Electronic design automation data:
----------------

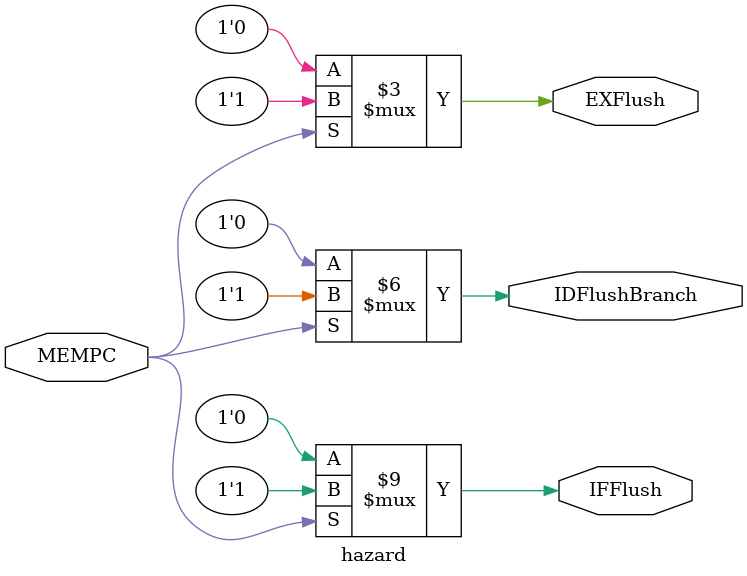
<source format=v>
module hazard(
	input MEMPC,
	output reg IFFlush, IDFlushBranch, EXFlush
	);
	always @(MEMPC)begin
		if(MEMPC)begin 
			IFFlush<=1; 
			IDFlushBranch<=1; 
			EXFlush<=1;
		end
		else begin 
			IFFlush<=0; 
			IDFlushBranch<=0; 
			EXFlush<=0; 
		end
	end
endmodule
</source>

----------------

Problem to solve
Only the text of the records above is to be reproduced, exactly as given; the pictures are dropped.

Result
<source format=v>
module hazard(
	input MEMPC,
	output reg IFFlush, IDFlushBranch, EXFlush
	);
	always @(MEMPC)begin
		if(MEMPC)begin 
			IFFlush<=1; 
			IDFlushBranch<=1; 
			EXFlush<=1;
		end
		else begin 
			IFFlush<=0; 
			IDFlushBranch<=0; 
			EXFlush<=0; 
		end
	end
endmodule
</source>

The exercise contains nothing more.